Jangtsa Dumtseg Lhakhang, commonly known as Dumtseg Lhakhang, is located at an edge of a hill between Paro and Dopchari valley. The Lhakhang is unique in its art form which looks like a chorten, while most other Lhakhangs in Bhutan are of different design.
Legend has it that this particular Lhakhang was built by saint Thangtong Gyalpo, a Buddhist Chod Master as well as a blacksmith and an architect. It is believed that Thangton Gyalpo built this Lhakhang to subdue a serpentine demon. Another source claims that the Lhakhang was built on a hill that looks like a frog to counteract the Sadag (earth-owning spirit) and Lunyen (powerful naga spirit).
In 1841, Je Khenpo, Sherab Gyeltshen, restored the temple with the help of the local people from the village and carved their names on the wooden pillars which hold the ground floor of the temple.
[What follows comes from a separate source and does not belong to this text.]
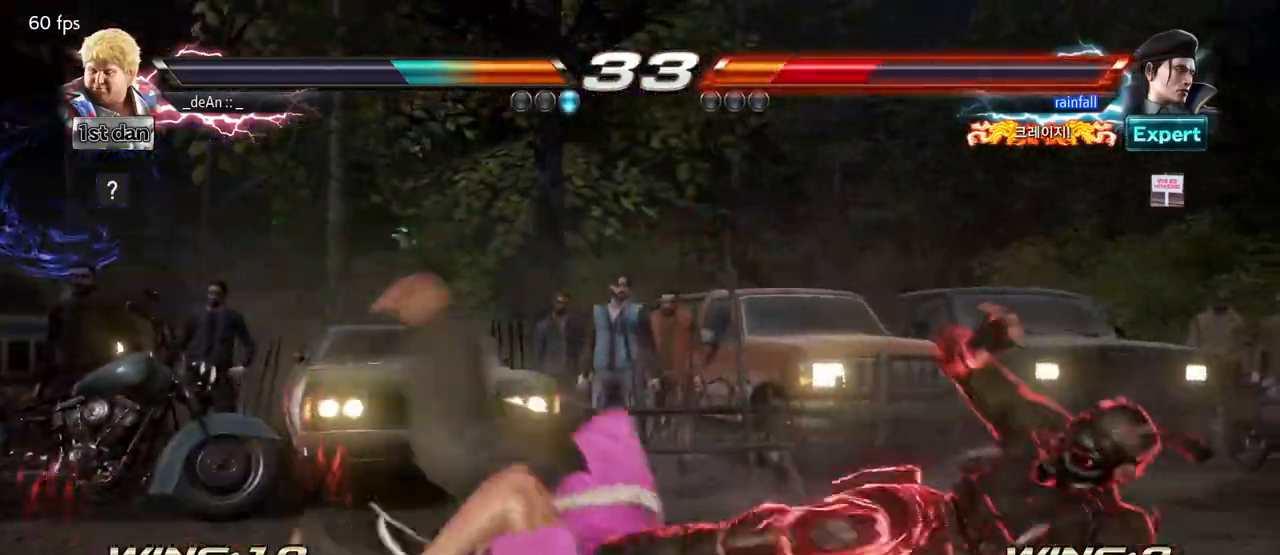
{"buttons": [], "left_stick": "center", "events": [[183, "SQUARE", "down"], [183, "TRIANGLE", "down"], [283, "SQUARE", "up"], [283, "TRIANGLE", "up"]]}
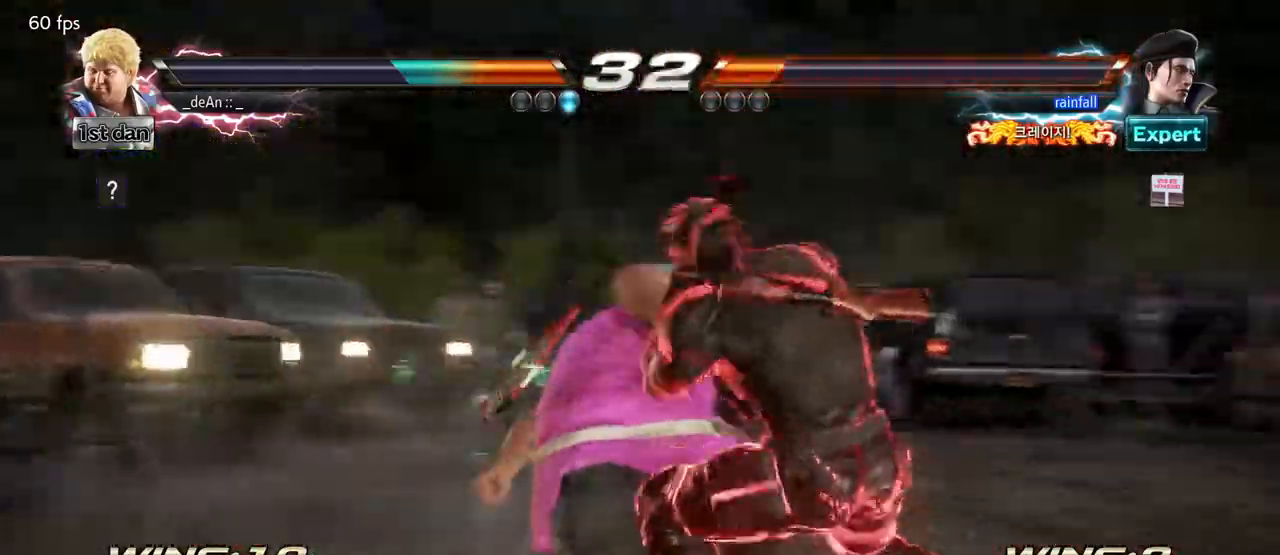
{"buttons": [], "left_stick": "center", "events": []}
The Lhakhang itself is conceived as a Mandala comprising three floors, representing hell, earth and heaven. The Lhakhang also contains many Buddhist paintings and iconography. The ground floor hols five Buddhas of meditation, as well as statues of Thangtong Gyalpo, Guru Rinpoche, and Avalokiteshvara. The second floor is home to depictions of Mahakala and hundred peaceful and wrathful deities on the outer wall, while the inner wall displays Bardo, the intermediate state between death and rebirth. The third floor displays the Tantric deities in Buddhism.